Aprii gli occhi di colpo, come se mi fossi svegliato da un incubo. Presi il telefono per vedere l’ora e notai che era più presto del solito. Quella mattina pensai di dover cambiare qualcosa: mi lavai bene la faccia, feci colazione, mi pettinai e mi lavai i denti.
Uscii di casa con la fretta di vederla sperando che sarebbe arrivata. Non c'era più niente nelle mie giornate oltre a quella ragazza. Quando lei non c'era, passavo il tempo aspettando solo il momento di rivederla ancora.
Andai al nostro solito posto. Lei quella mattina era già lì, seduta ad aspettarmi. Sbiancai di colpo. “Cosa fare? Cosa dire? Come comportarmi?” Erano domande che mi tenevano stretto alla paura di ferirla; tanto stretto da soffocarmi e togliermi il respiro.
Sedeva tenendo le mani dentro le maniche del suo giubbotto bianco, muovendosi appena. Aveva freddo, o semplicemente aspettava freneticamente il mio arrivo cercando di non farlo notare? Era molto più probabile fosse meno sbagliata la prima ipotesi. Appena mi vide si alzò, mi corse incontro e mi abbracciò. Rimasi immobile come se fossi stato fulminato. Fulminato da una scarica di emozioni. Il mio cuore fu travolto da un'onda di sensazioni ed emozioni. Era come se avessi perso i sensi. Mi sentivo come un ciliegio che in primavera inizia a fiorire e giorno dopo giorno diventa roseo di fiori.
Avvicinò la bocca al mio orecchio destro, sussurrandomi con voce flebile, come se stesse per spezzarsi da un momento all’altro: «Scusami per l'altro giorno, per come mi sono comportata». Non seppi come rispondere, ero fermo tra quelle braccia, immobile. Ero come cullato da un corpo caldo, come un neonato tra le braccia della propria mamma che si addormenta lieto alla dolce melodia di un carillon e alla ninna nanna della sua amata madre.
Il tempo si fermò, ero succube di quelle braccia che mi stringevano, di quel corpo angelico vicino al mio, mi sentii libero come un falco che stende le ali in volo e sorvola il territorio, godendosi il magnifico paesaggio invernale fino alle vette innevate dell'Appennino. La strinsi ancora più forte. Ero come un bambino che imparando a camminare si stringe forte alla sua mamma come un appiglio, per combattere le paure, per sentirsi al sicuro, e come lei sentiva che stringevo più forte, a sua volta stringeva ancora di più.
Eravamo così vicini che i nostri cuori impazzivano, battevano a più non posso, sembravano scoppiare da un momento all'altro mentre si correvano incontro, come a voler evadere dalla gabbia del nostro corpo. Entrambi ci stavamo trattenendo, eravamo sul punto di far diventare i nostri cuori un tutt’uno. Poi lei lasciò lentamente la presa.
Rimasi bloccato, avevo difficoltà nel lasciarla e lei lo notò. Notava sempre tutto, come il più pignolo esaminatore all'esame della patente, quello che ti boccia per un qualsiasi minimo errore. Dopo pochi di secondi così, di incertezza, ci lasciammo. Presi il pacchetto di sigarette e vidi che ne era rimasta una sola, quella che il giorno prima girai desiderando che lei fosse la ragazza che avevo sempre desiderato. Se ne accorse anche lei.
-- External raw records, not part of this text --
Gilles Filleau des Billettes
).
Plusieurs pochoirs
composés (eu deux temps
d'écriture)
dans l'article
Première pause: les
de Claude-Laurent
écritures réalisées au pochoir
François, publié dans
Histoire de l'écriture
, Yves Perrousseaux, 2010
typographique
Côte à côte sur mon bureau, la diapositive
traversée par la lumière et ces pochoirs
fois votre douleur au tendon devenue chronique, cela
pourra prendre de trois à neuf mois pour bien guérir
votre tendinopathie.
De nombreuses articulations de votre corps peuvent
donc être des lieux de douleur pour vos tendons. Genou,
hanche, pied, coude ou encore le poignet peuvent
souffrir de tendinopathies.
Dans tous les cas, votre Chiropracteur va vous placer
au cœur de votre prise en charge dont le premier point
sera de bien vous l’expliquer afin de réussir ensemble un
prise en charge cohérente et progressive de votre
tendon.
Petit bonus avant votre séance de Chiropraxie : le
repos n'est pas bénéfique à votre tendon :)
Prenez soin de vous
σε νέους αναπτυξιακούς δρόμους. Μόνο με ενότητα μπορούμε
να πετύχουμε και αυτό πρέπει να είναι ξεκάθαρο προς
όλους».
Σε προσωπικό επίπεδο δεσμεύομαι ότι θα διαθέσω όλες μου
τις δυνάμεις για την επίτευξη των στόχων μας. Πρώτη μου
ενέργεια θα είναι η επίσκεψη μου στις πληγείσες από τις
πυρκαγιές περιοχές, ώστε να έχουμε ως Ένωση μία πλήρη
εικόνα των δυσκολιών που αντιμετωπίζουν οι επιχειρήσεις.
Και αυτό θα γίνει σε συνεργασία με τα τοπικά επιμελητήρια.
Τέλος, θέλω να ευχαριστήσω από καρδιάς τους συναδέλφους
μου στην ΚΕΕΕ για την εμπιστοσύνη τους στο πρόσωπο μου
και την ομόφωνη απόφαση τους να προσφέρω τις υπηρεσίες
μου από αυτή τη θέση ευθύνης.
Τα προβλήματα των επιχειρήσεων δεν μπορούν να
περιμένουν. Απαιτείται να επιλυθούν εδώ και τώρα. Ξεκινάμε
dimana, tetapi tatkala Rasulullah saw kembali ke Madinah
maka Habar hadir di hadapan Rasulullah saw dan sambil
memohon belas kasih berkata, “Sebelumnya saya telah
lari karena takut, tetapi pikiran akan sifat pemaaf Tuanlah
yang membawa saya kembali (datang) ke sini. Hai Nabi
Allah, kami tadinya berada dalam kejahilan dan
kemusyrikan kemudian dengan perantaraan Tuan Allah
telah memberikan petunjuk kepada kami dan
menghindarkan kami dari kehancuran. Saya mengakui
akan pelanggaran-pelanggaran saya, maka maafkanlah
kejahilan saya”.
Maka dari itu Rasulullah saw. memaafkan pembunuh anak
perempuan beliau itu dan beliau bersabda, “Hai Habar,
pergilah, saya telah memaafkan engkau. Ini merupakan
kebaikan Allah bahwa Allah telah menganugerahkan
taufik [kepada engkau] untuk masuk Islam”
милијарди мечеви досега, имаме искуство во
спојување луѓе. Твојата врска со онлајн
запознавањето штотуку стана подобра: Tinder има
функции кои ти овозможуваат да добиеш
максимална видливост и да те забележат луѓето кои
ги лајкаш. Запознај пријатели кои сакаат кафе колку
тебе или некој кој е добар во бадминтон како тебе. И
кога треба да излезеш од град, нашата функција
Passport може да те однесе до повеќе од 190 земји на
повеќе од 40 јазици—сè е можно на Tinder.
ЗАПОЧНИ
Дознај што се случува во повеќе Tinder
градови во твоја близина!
«Fumala pure, Marco. Mi hai detto che quell'ultima sigaretta contiene un tuo desiderio», disse lei sicura.
La estrassi dal pacchetto.
«Prendila tu. Ci siamo fatti una promessa. La rispetterò.».
Lei sembrò pensarci un po’, alla fine l’accese. A metà sigaretta mi porse la sigaretta, non la presi e le dissi di finirla se voleva.
Tutto d'un tratto disse con voce fervida «Angel».
Non capivo cosa volesse dire. Forse intendeva che sono il suo angelo? Cosa c'entrava quella parola con la promessa che ci siamo fatti? Non mi piace fraintendere, mi capita raramente di non capire cosa mi viene detto. A volte, quando sono così preso a pensare ad altre cose, mi viene spontaneo chiedere di ripetere. Ed io volevo capire ogni minima cosa che uscisse dalla bocca di quella ragazza.